NYU Langone continues to expand flagship Long Island ER

NYU Langone plans to further expand the emergency department at its flagship suburban hospital, part of a larger spree of growth outside the city.

The Kips Bay-based health system filed plans to add 1,390 square feet to the emergency department at NYU Langone Hospital—Long Island in Mineola just months after opening a new emergency pavilion at the same facility. The new expansion, a $9.1 million construction project, is intended to improve patient waiting times and alleviate excessive demands on the emergency room, according to an application submitted to the state Department of Health.

The filing comes shortly after the hospital opened a new 7,200 square foot annex to the emergency department in December. The pavilion more than doubled the hospital’s emergency treatment capacity, adding 29 low-acuity beds and 24 designated patient spaces, for a total of 85 bays.

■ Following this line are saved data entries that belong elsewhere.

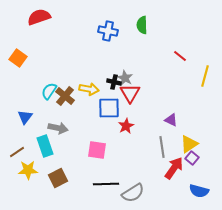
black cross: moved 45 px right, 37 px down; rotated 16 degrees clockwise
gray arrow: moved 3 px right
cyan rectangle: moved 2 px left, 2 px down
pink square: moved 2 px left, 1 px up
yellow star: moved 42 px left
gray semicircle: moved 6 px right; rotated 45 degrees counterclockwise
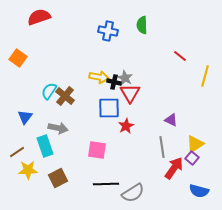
yellow arrow: moved 10 px right, 12 px up
yellow triangle: moved 6 px right
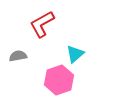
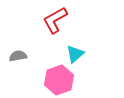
red L-shape: moved 13 px right, 4 px up
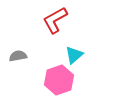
cyan triangle: moved 1 px left, 1 px down
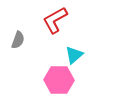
gray semicircle: moved 16 px up; rotated 120 degrees clockwise
pink hexagon: rotated 20 degrees clockwise
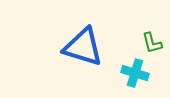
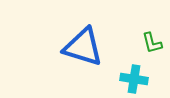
cyan cross: moved 1 px left, 6 px down; rotated 8 degrees counterclockwise
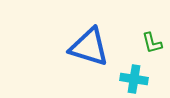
blue triangle: moved 6 px right
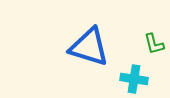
green L-shape: moved 2 px right, 1 px down
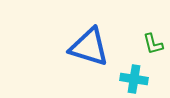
green L-shape: moved 1 px left
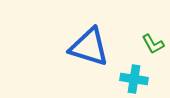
green L-shape: rotated 15 degrees counterclockwise
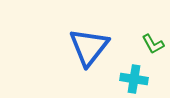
blue triangle: rotated 51 degrees clockwise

But the hospital, a 591-bed Level I trauma and stroke center, has experienced a sustained high volume in its emergency department, which it hopes to alleviate with the new floor space, according to the filing. The additional square footage – to be located in the main hospital outside the new annex – will grow the department’s “fast track” area to help move patients through the system. The space will improve the facility’s triage capacity, increasing the speed of diagnosis and treatment as well as shorten the time it takes to be admitted to the hospital, the filing states.

The facility has taken “extensive efforts” to reduce the use of its emergency department to avoid the need for further expansion, but determined that growing the physical plant was the “only sustainable solution to the increase in volume,” according to the filing.

The hospital did not comment on what is driving the increased demand on its emergency room or what specific measures had been taken to reduce the burden.

The expansion is the latest in NYU Langone’s march across the island. Last month, the health system finalized a merger with the former Long Island Community Hospital, a 306-bed facility in East Patchogue, previously the last independent hospital operating on Long Island. That acquisition helped to solidify the health system’s footprint in Suffolk County on the eastern end of the island.

Plans for the new expansion, to be paid for in cash, follow a strong quarter for the health system. The hospital reported a $113 million surplus in the second quarter of its fiscal year from December to February. The system’s six hospitals and over 300 clinics took in $2.5 billion in revenue, an increase of 10% over the same period the year before.